Likewise, from the ECMA spec, 14.2.7 Lifted operators, the lifted operators are:

For the unary operators + ++ – — ! ~

For the binary operators + – * / % & | ^ << >>

For the equality operators == !=

For the relational operators < > <= >=

So basically, the short-circuiting operators aren’t defined as lifted operators.

[edit: added crib sheet]

• Lifted operator: a compiler provided operator on Nullable<T>, based on the operators of T – for example: the int ‘+’ operator gets ‘lifted’ onto int?, defined as:

  (int? x, int? y) => (x.HasValue && y.HasValue) ? (x.Value + y.Value) : (int?) null;

• Operator overloading: the act of providing a custom operator implementation for a given type; for example decimal and DateTime provide various operator overloads

• Short-circuiting: the normal behavior of && and || (in many languages, including C++ and C#) – i.e. the second operand might not be evaluated – i.e.

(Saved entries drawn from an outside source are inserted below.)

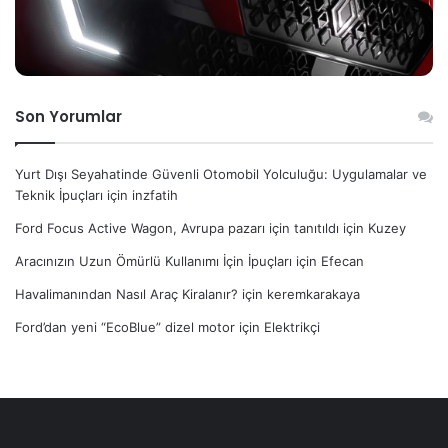
Son Yorumlar
Yurt Dışı Seyahatinde Güvenli Otomobil Yolculuğu: Uygulamalar ve
Teknik İpuçları
için
inzfatih
Ford Focus Active Wagon, Avrupa pazarı için tanıtıldı
için
Kuzey
Aracınızın Uzun Ömürlü Kullanımı İçin İpuçları
için
Efecan
Havalimanından Nasıl Araç Kiralanır?
için
keremkarakaya
Ford’dan yeni “EcoBlue” dizel motor
için
Elektrikçi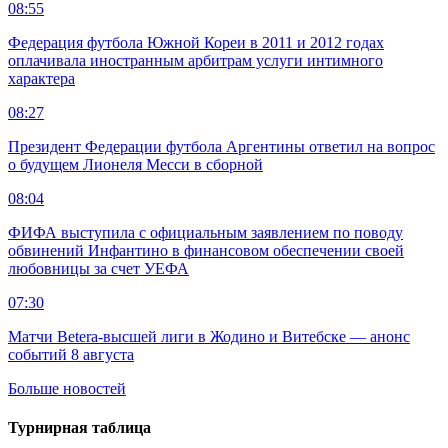
08:55
Федерация футбола Южной Кореи в 2011 и 2012 годах
оплачивала иностранным арбитрам услуги интимного
характера
08:27
Президент Федерации футбола Аргентины ответил на вопрос
о будущем Лионеля Месси в сборной
08:04
ФИФА выступила с официальным заявлением по поводу
обвинений Инфантино в финансовом обеспечении своей
любовницы за счет УЕФА
07:30
Матчи Betera-высшей лиги в Жодино и Витебске — анонс
событий 8 августа
Больше новостей
Турнирная таблица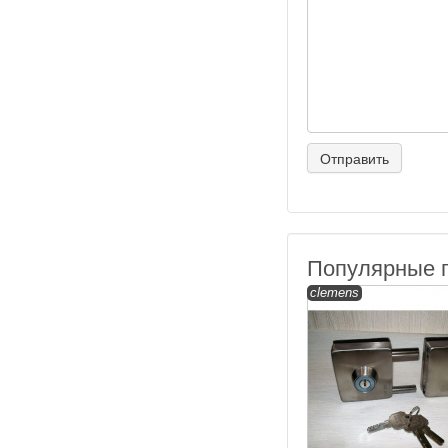
Популярные 
clemens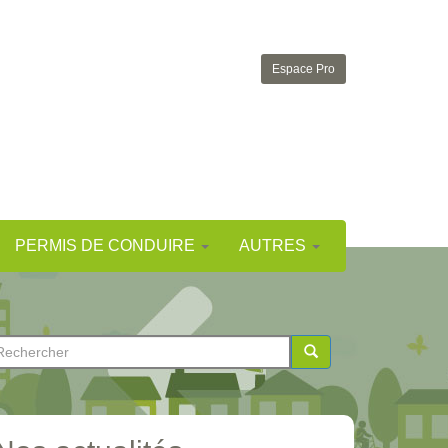
Espace Pro
PERMIS DE CONDUIRE
AUTRES
ormulaire
e
chercher
echerche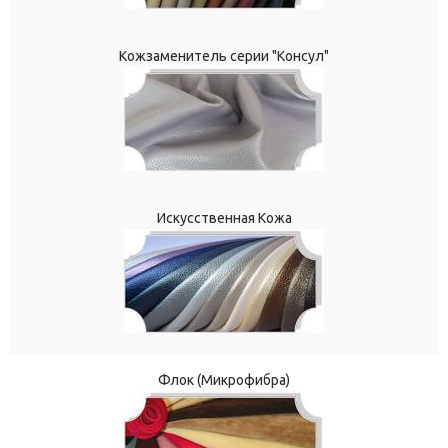
Кожзаменитель серии "Консул"
Искусственная Кожа
Флок (Микрофибра)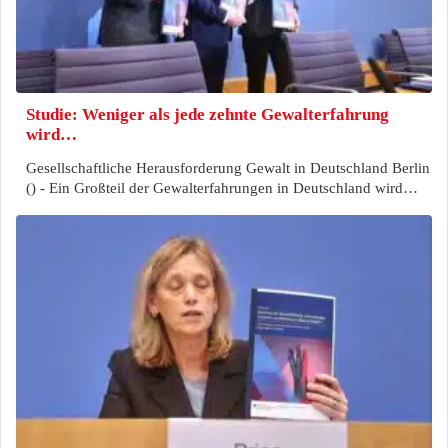
Studie: Weniger als jede zehnte Gewalterfahrung
wird…
Gesellschaftliche Herausforderung Gewalt in Deutschland Berlin
() - Ein Großteil der Gewalterfahrungen in Deutschland wird…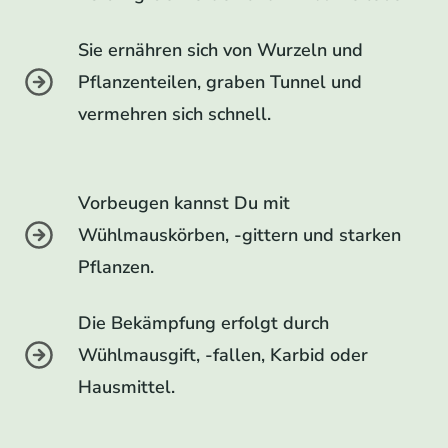
Sie ernähren sich von Wurzeln und
Pflanzenteilen, graben Tunnel und
vermehren sich schnell.
Vorbeugen kannst Du mit
Wühlmauskörben, -gittern und starken
Pflanzen.
Die Bekämpfung erfolgt durch
Wühlmausgift, -fallen, Karbid oder
Hausmittel.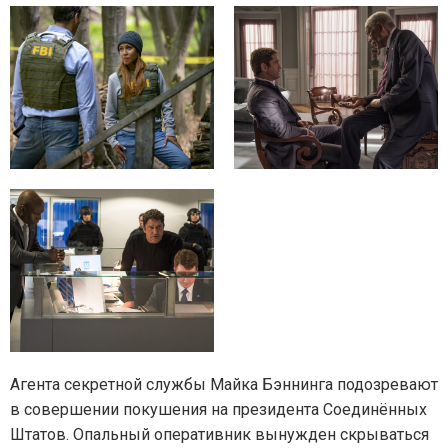
Агента секретной службы Майка Бэннинга подозревают
в совершении покушения на президента Соединённых
Штатов. Опальный оперативник вынужден скрываться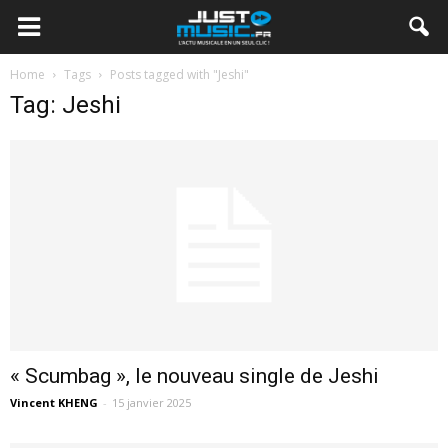
Home
Tags
Posts tagged with "Jeshi"
Tag: Jeshi
« Scumbag », le nouveau single de Jeshi
Vincent KHENG
-
15 janvier 2025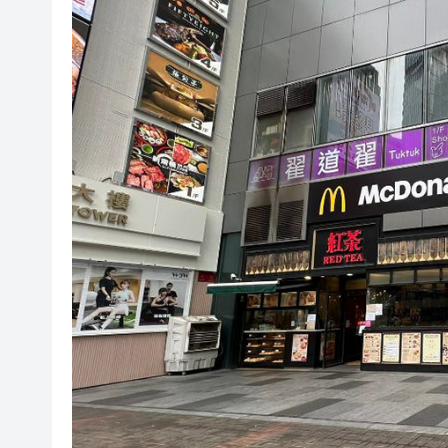
攜逾3萬支未完稅香煙抵港 六旬
一如互動設2億美元產業基金 深度布
【A股收評】滬指漲0.57%站上3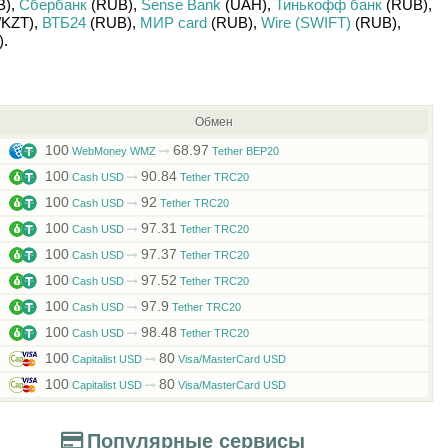
B)
,
Сбербанк
(RUB)
,
Sense Bank
(UAH)
,
Тинькофф банк
(RUB)
,
/
KZT)
,
ВТБ24
(RUB)
,
МИР card
(RUB)
,
Wire (SWIFT)
(RUB)
,
)
.
Обмен
100
68.97
WebMoney WMZ
Tether BEP20
100
90.84
Cash USD
Tether TRC20
100
92
Cash USD
Tether TRC20
100
97.31
Cash USD
Tether TRC20
100
97.37
Cash USD
Tether TRC20
100
97.52
Cash USD
Tether TRC20
100
97.9
Cash USD
Tether TRC20
100
98.48
Cash USD
Tether TRC20
100
80
Capitalist USD
Visa/MasterCard USD
100
80
Capitalist USD
Visa/MasterCard USD
Популярные сервисы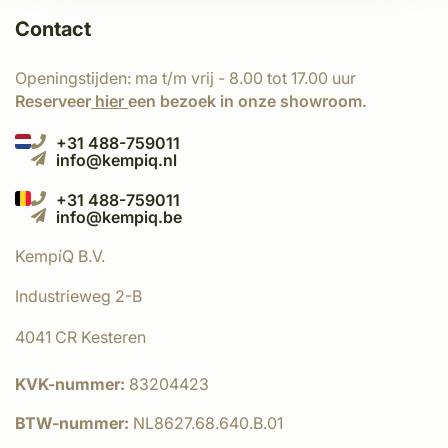
Contact
Openingstijden: ma t/m vrij - 8.00 tot 17.00 uur
Reserveer
hier
een bezoek in onze showroom.
+31 488-759011
info@kempiq.nl
+31 488-759011
info@kempiq.be
KempíQ B.V.
Industrieweg 2-B
4041 CR Kesteren
KVK-nummer:
83204423
BTW-nummer:
NL8627.68.640.B.01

  (expression1, expression2) => expression1() ? expression2() : false;

Or perhaps a simpler example:

bool someFlag = Method1() && Method2(); 

if Method1() returns false, then Method2() isn’t executed (since the compiler already knows that the overall answer is false). This is important if Method2() has side-effects, since as saving to the database…